Prokofiev & Bartók - piano works
Russian pianist Mark Taratushkin combines early works of two of the most important composers of the first half of the 20th century on this CD. These six works by Sergei Prokofiev and Béla Bartók illustrate the evolutionary thinking and the use of new forms and ideas. Here all the methods of the masterful composers are clearly seen: the forms and artistic themes, which will later receive their continuation in operas, symphonies, concerts and other great works.
The beautiful "Four Etudes, Op. 2" by Sergei Prokofiev are filled with grotesque fantasies, jaunty lyrics and stinging irony. The "Sarcasms" are an expression of bitter smile and scornful irony of the young composer, a slap to social sensibility of his time.
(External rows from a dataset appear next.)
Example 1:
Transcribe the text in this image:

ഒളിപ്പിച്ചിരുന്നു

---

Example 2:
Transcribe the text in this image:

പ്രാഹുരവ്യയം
A completely different aspect shows the miniature cycle "Visions fugitives", twenty small pieces, different in character and mood: Lyricism, dazzling humor, and tenderness; sorrow, angst, disquiet and determination — the composer used the entire palette of musical colors to reflect his perceptions of the world during this complex period of turbulent change.
Béla Bartók's "Three Etudes, Op. 18" are some of the most outstanding examples of the composer’s attempt to work out his own piano style which strictly rejected the standards of romantic and impressionistic doctrines. Instead of folkloric citations or borrowings, which are characteristic of Bartok’s work on the whole, there is an accumulation of rhythmical and structural elements. The musical language is extraordinarily complicated and individualistic. In the multilayered structure, polyrhythm and use of diverse modes, it displays the composer’s striving to leave the traditional understanding of harmony in favor of new means of musical expression. In the "Improvisations on Hungarian Peasant Songs" folkloric themes are boldly interpreted by the composer. Traditional peasant songs are elaborated in an exaggeratedly pictorial fashion. The program cycle "Outdoors" paints five landscapes in which the composer portrays nature following the Cubists in their sharply dissonant style. Bartók conveys a lively sensation of the space in which one hears the drumming, the bagpipes, the sounds of the water, the rustling of the forest, the cry of the birds and the folk songs.